Dysregulated autophagy is linked to BAX oligomerization and subsequent cytochrome c release in 6-hydroxydopmaine-treated neuronal cells

Autophagy and apoptosis are essential physiological pathways that are required to maintain cellular homeostasis. Therefore, it is suggested that dysregulation in both pathways is linked to several disease states. Moreover, the crosstalk between autophagy and apoptosis plays an important role in pathophysiological processes associated with several neurodegenerative disorders. We have previously reported that 6-hydroxydopamine (6-OHDA)-triggered reactive oxygen species (ROS) induces dysregulated autophagy, and that a dysregulated autophagic flux contributes to caspase-dependent neuronal apoptosis. Based on our previous findings, we specifically aimed to elucidate the molecular mechanisms underlying the potential role of dysregulated autophagy in apoptotic neurodegeneration. The disuccinimidyl suberate (DSS) cross-linking assay and immunological analyses indicated that exposure of several types of cells to 6-OHDA resulted in BAX activation and subsequent oligomerization. Pharmacological inhibition and genetic perturbation of autophagy prevented 6-OHDA-induced BAX oligomerization and subsequent release of mitochondrial cytochrome c into the cytosol and caspase activation.

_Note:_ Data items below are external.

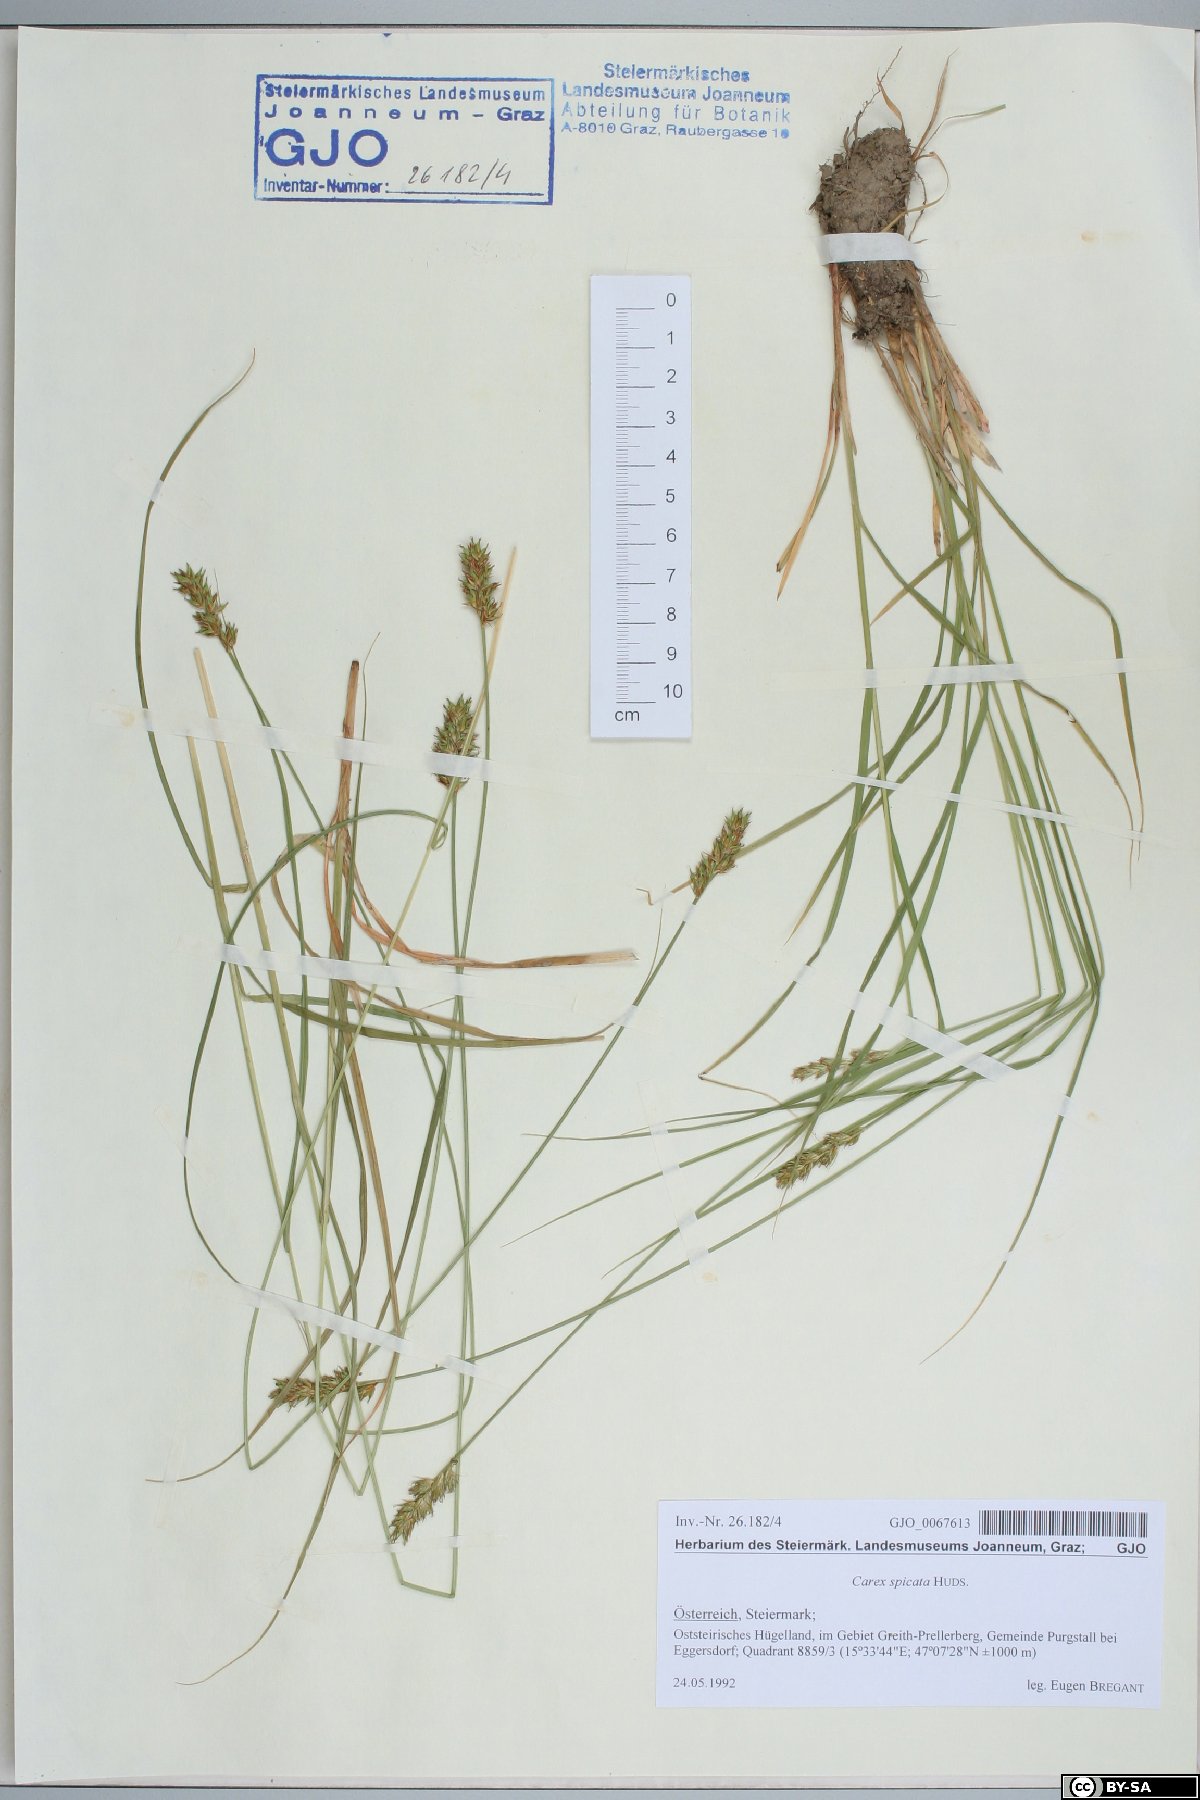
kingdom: Plantae
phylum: Tracheophyta
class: Liliopsida
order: Poales
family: Cyperaceae
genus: Carex
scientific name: Carex spicata
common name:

These events were independent of expression levels of XIAP. Taken together, our results suggest that BAX oligomerization comprises a critical step by which 6-OHDA-induced dysregulated autophagy mediates neuronal apoptosis. (c) 2021 Elsevier Inc. All rights reserved.

Automated summary

This study elucidated the potential role of dysregulated autophagy in apoptotic neurodegeneration triggered by 6-hydroxydopamine, finding that BAX oligomerization is a critical step in this process. Pharmacological inhibition and genetic perturbation of autophagy prevented BAX oligomerization and subsequent apoptosis.